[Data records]
───

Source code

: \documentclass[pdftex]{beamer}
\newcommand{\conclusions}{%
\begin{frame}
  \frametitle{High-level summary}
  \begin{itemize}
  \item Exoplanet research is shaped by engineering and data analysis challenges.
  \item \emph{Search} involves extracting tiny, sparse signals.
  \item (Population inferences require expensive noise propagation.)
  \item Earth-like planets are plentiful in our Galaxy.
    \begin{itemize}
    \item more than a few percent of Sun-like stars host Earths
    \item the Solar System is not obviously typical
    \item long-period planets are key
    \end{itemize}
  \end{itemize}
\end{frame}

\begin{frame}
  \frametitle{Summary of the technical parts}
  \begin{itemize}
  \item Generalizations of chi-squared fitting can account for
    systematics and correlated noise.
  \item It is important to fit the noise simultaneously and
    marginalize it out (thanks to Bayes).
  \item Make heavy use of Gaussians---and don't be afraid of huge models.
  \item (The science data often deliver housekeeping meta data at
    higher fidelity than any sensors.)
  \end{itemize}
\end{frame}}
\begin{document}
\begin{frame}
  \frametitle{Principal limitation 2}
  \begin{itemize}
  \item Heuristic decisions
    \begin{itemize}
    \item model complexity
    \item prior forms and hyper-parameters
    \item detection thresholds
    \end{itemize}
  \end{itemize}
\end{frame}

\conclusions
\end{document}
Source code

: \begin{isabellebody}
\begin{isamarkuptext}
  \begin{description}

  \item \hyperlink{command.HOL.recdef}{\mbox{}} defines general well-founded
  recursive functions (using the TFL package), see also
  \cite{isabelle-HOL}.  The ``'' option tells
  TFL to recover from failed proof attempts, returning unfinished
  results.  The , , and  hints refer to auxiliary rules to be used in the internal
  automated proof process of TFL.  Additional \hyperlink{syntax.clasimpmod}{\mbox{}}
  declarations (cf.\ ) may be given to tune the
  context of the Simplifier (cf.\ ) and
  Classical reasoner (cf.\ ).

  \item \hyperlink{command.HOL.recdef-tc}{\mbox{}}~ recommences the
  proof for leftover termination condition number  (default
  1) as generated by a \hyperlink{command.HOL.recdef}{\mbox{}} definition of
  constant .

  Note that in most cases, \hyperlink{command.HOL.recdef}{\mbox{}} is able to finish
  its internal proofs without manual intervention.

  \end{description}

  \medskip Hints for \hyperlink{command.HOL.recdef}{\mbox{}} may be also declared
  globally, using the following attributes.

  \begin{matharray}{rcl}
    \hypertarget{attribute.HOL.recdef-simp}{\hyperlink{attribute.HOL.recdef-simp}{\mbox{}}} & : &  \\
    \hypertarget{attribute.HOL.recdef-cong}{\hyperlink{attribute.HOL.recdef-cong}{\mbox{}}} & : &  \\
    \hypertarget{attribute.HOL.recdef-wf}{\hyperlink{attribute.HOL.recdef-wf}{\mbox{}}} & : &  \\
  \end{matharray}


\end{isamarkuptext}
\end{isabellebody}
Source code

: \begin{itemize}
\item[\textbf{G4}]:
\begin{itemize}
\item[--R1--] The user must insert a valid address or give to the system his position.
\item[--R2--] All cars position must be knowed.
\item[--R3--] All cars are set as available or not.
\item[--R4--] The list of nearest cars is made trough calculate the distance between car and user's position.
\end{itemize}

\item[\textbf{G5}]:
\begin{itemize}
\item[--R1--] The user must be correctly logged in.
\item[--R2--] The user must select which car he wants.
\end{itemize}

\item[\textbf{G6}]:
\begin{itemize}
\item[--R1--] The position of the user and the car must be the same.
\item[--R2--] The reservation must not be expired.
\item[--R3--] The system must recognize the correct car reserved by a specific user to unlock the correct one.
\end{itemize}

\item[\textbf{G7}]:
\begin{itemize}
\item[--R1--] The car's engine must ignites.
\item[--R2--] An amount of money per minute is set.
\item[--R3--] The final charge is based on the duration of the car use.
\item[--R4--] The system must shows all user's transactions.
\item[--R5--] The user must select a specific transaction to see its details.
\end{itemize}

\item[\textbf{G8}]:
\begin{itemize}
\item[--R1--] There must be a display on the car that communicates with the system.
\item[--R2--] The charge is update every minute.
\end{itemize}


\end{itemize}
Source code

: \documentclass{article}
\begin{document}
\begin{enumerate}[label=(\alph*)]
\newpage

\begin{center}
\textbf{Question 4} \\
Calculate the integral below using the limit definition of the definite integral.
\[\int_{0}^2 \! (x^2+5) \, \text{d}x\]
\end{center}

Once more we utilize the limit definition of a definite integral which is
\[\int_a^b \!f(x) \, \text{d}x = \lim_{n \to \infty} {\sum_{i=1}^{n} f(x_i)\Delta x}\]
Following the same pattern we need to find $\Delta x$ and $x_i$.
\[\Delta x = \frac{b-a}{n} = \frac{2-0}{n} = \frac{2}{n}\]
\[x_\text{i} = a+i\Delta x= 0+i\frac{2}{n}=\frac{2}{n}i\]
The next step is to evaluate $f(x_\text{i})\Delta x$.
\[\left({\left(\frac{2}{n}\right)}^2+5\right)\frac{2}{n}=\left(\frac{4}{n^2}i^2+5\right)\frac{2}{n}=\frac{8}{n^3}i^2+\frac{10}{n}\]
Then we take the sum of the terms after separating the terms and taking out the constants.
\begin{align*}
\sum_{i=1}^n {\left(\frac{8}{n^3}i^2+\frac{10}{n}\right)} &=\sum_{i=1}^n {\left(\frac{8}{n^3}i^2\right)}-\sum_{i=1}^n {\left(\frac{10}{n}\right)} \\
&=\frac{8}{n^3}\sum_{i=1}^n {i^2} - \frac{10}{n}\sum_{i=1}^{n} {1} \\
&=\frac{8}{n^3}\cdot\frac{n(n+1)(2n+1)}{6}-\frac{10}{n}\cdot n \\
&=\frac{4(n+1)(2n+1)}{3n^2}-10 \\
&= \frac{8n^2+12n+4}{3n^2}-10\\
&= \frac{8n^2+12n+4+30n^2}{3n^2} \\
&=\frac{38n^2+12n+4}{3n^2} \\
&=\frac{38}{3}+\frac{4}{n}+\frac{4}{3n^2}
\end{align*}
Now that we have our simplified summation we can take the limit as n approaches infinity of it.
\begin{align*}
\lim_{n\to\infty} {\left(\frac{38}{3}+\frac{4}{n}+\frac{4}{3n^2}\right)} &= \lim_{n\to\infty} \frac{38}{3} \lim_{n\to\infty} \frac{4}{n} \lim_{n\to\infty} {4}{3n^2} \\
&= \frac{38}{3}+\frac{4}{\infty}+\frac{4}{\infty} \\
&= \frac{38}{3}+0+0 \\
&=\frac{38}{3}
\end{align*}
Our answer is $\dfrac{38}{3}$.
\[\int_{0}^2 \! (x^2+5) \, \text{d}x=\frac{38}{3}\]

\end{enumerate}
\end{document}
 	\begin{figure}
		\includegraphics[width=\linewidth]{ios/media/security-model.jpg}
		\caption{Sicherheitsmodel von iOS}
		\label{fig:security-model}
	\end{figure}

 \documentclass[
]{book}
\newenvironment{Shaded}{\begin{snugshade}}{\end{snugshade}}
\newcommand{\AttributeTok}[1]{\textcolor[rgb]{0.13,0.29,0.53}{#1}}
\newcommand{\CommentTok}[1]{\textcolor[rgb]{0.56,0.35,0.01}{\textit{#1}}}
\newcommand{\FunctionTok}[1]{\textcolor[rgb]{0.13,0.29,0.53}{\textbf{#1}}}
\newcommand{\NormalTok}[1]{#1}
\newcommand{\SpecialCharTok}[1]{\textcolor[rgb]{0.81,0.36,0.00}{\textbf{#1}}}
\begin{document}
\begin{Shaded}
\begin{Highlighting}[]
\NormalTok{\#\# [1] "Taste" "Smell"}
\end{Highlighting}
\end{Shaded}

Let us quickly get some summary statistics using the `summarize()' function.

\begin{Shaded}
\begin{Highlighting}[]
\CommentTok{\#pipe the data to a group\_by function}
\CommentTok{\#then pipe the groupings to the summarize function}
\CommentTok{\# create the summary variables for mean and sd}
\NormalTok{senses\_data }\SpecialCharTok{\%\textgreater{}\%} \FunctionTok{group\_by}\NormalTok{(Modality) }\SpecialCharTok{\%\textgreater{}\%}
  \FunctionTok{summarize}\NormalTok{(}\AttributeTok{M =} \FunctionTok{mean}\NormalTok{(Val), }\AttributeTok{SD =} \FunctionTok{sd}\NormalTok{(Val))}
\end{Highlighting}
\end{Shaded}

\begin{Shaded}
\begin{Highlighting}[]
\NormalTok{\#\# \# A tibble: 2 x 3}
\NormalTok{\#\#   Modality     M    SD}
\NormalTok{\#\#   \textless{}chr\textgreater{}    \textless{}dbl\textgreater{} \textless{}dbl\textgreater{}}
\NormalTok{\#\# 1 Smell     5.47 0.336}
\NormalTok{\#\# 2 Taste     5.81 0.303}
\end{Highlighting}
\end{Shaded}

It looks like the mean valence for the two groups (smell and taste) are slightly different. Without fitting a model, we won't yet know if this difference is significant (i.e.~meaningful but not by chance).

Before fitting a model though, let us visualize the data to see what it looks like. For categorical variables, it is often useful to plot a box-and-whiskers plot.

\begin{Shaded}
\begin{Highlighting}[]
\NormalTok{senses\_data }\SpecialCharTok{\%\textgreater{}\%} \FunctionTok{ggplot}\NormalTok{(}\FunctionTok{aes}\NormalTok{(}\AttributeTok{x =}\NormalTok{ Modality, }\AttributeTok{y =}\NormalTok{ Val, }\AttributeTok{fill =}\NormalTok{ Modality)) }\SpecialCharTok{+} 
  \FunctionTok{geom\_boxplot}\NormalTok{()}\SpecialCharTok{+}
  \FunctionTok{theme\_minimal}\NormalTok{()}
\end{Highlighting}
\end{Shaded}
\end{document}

───

→ What to produce
Counting the lines above that hold "position", reply with the number and no other words.

→ Written response
4